I'd bet the 6 seconds is probably realistic unless I'm really trying for a
quick roll. Also, let's be honest... I probably cheat on the pull-out and
begin a slight pull once the bank angle is under 90 degrees.

KB

"Kyle Boatright" wrote:


"alexy" wrote in message

That was my gut reaction, too, but it is proportional, 1 g downward
for the duration of the roll. So a 10 second roll would end up with a
final downward velocity of 32 ft/sec^2 x 10 sec = 320 ft/sec.

I think the net velocity would be what you suggest, but wouldn't the
downward acceleration for the first and last quarters of the roll be less
than one G, because the aircraft is still generating lift in the "up"
direction? However, during the middle 1/2 of the roll, the aircraft's
acceleration is between 1 and 2 G's downward. At the 90 degree point in the
roll, the aircraft is, in essence, falling at 1 G. At the 180 degree mark,
the aircraft is falling at 1 G and its lift is generating another G in the
down direction, for a total of 2 G's.

Right.
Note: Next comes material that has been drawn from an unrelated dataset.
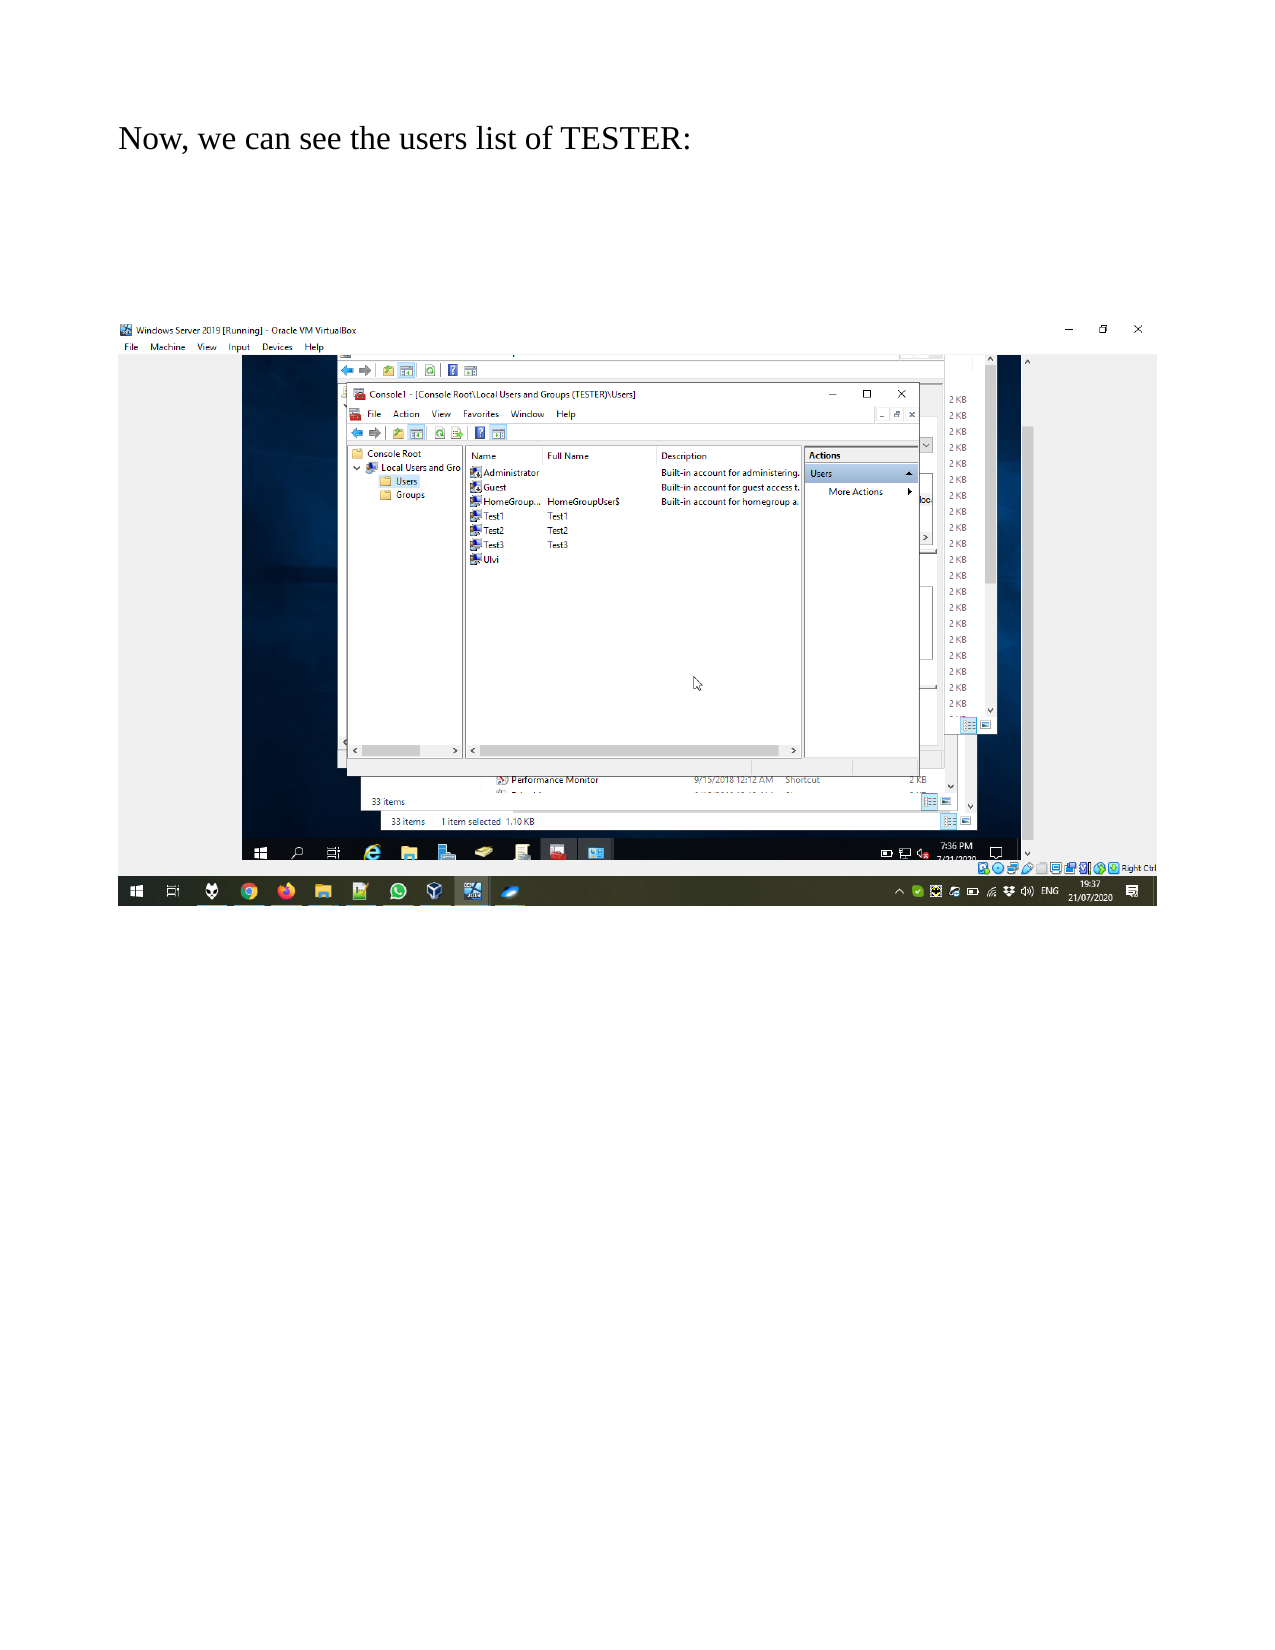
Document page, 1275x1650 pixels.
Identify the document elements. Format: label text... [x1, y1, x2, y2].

I certainly didn't mean a constant 1 g downward. But when
integrating, pair each point on the top half of the circle with the
point directly below it, and the downward components of acceleration
of each pair totals 2 g, so integrating with constant angular velocity
gives you 1 g times the time.

Same logic would also indicate that you will be at the same heading,
although to the side of the original flight path (in the direction of
the roll). Does that jibe with your experience?
--
Alex -- Replace "nospam" with "mail" to reply by email. Checked infrequently.